Le Tribunal administratif de Pau a été saisi par la SCI Saint Louis d’un recours en excès de pouvoir contre un arrêté de cessibilité du préfet des Pyrénées-Atlantiques. La requérante s’est désistée de sa requête après un accord amiable, désistement accepté par la société immobilière et d’aménagement du Béarn (SIAB), qui a également renoncé à ses conclusions au titre de l’article L. 761-1 du code de justice administrative. Par ordonnance du 25 septembre 2025, le tribunal a donné acte de ces désistements purs et simples, conformément à l’article R. 222-1 du code de justice administrative.
Le Tribunal administratif de Pau a été saisi par M. B d’un recours en excès de pouvoir contre un arrêté du préfet du Gers lui refusant un titre de séjour, l’obligeant à quitter le territoire et prononçant une interdiction de retour d’un an. Par un mémoire, le requérant a déclaré se désister purement et simplement de sa requête. En application de l’article R. 222-1 du code de justice administrative, le président du tribunal a donné acte de ce désistement par ordonnance du 25 septembre 2025. Aucune autre disposition législative ou réglementaire n’a été appliquée au fond.
Le Tribunal Administratif de Pau a été saisi par la famille B et M. A d’une demande indemnitaire dirigée contre l’association départementale pour la sauvegarde de l’enfant à l’adulte du Gers, en réparation des préjudices subis suite à l’arrêt de la prise en charge d’un jeune adulte. Par ordonnance du 25 septembre 2025, le tribunal a rejeté la requête pour incompétence de la juridiction administrative. Il a jugé que, bien que l’association exerce une mission d’intérêt général, la gestion d’un établissement médico-social privé relevant du 2° de l’article L. 312-1 du code de l’action sociale et des familles ne constitue pas une mission de service public. Le litige relève donc de la compétence des juridictions judiciaires.
Le Tribunal Administratif de Pau a rejeté la requête en référé suspension de Mme E, qui contestait un permis de construire délivré par le maire de Capbreton pour une maison individuelle. La requérante invoquait plusieurs moyens, notamment l’insuffisance du dossier de demande et la méconnaissance des règles d’urbanisme relatives aux voies d’accès et au stationnement. Le juge a estimé qu’aucun de ces moyens n’était, en l’état de l’instruction, de nature à créer un doute sérieux sur la légalité de l’arrêté attaqué. La demande de suspension a donc été rejetée, sans qu’il soit nécessaire d’examiner la condition d’urgence ou la recevabilité de la requête au fond.
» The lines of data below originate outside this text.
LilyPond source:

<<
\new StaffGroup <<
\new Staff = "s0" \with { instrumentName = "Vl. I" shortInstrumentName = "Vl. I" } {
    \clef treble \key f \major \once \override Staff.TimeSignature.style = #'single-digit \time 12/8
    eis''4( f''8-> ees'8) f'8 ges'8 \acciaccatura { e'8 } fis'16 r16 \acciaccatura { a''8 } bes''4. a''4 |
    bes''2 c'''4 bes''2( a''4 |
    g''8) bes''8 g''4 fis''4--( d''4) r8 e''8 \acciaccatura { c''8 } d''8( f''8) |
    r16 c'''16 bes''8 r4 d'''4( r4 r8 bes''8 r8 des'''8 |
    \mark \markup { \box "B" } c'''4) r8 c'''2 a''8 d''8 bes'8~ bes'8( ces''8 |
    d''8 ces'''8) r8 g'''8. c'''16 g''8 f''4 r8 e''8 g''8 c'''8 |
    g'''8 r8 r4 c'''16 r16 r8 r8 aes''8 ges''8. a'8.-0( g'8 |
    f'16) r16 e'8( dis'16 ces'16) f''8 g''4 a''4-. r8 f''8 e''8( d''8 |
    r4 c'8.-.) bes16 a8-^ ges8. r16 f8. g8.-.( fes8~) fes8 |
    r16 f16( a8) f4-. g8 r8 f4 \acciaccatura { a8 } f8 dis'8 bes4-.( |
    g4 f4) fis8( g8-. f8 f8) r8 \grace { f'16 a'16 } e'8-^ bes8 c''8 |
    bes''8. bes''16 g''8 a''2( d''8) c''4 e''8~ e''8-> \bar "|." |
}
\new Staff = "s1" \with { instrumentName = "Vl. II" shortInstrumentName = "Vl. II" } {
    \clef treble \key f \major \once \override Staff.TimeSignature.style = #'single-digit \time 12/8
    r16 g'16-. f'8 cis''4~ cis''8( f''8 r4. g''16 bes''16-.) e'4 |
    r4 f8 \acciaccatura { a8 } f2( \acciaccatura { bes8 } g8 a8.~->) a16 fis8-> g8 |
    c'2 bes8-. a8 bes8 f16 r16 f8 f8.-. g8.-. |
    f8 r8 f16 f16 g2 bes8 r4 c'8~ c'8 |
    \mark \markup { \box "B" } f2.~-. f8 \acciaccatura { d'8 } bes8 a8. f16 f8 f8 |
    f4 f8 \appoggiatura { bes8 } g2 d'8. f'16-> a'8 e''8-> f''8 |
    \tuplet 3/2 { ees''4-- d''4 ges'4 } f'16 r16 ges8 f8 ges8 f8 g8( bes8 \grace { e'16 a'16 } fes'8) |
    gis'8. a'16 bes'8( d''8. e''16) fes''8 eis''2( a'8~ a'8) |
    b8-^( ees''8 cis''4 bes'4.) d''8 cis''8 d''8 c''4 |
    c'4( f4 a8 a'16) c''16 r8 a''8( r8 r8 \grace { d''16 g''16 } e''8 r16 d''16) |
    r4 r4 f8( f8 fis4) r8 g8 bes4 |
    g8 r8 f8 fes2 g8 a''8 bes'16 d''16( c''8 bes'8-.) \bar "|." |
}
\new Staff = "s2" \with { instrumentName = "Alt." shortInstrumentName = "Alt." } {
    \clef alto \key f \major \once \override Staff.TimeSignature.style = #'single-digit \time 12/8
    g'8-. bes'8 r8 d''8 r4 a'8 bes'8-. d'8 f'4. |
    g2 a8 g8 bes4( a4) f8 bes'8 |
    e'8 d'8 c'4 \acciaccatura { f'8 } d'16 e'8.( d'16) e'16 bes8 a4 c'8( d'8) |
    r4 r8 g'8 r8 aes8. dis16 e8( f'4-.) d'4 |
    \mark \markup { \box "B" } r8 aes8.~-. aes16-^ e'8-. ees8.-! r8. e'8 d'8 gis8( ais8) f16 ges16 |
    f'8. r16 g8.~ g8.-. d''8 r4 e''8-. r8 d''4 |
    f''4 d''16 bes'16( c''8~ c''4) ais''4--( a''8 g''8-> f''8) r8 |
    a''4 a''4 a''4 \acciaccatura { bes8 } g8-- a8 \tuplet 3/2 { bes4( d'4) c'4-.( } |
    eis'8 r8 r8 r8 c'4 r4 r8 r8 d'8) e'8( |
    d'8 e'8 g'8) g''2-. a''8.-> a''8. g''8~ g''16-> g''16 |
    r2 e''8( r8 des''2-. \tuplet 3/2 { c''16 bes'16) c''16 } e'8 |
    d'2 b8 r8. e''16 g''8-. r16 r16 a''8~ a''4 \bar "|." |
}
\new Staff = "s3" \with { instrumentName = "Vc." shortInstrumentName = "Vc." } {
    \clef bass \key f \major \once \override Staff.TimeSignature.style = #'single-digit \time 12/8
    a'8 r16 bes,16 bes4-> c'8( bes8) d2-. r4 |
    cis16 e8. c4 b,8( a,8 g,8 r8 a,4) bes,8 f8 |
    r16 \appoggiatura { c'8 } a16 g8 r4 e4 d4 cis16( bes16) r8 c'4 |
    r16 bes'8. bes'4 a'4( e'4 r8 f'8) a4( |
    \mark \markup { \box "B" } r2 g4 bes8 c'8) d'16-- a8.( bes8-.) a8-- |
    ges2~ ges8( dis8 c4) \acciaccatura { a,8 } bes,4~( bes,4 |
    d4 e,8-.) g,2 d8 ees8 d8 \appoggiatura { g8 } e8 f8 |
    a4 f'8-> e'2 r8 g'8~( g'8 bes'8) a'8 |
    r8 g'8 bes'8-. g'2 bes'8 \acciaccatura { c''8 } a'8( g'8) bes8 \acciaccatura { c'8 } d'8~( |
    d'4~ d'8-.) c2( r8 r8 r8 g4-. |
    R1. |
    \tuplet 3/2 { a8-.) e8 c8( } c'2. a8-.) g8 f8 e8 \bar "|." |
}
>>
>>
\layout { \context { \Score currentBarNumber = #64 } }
Le Tribunal Administratif de Pau, statuant en référé suspension sur le fondement de l'article L. 521-1 du code de justice administrative, a suspendu l'exécution de la décision orale du préfet des Pyrénées-Atlantiques refusant d'enregistrer la demande de titre de séjour de M. A. Le juge a estimé que la condition d'urgence était remplie, le refus de délivrance d'un récépissé exposant l'intéressé à une rupture de son contrat d'apprentissage et le privant de l'accès aux aides au logement. Il a également considéré qu'il existait un doute sérieux quant à la légalité de la décision, le préfet ne justifiant pas du caractère abusif ou dilatoire de la demande, ni de l'existence d'une mesure d'éloignement régulièrement notifiée. Le tribunal a enjoint au préfet de réexaminer la demande et de délivrer un récépissé dans un délai de quinze jours, sous astreinte de 100 euros par jour de retard.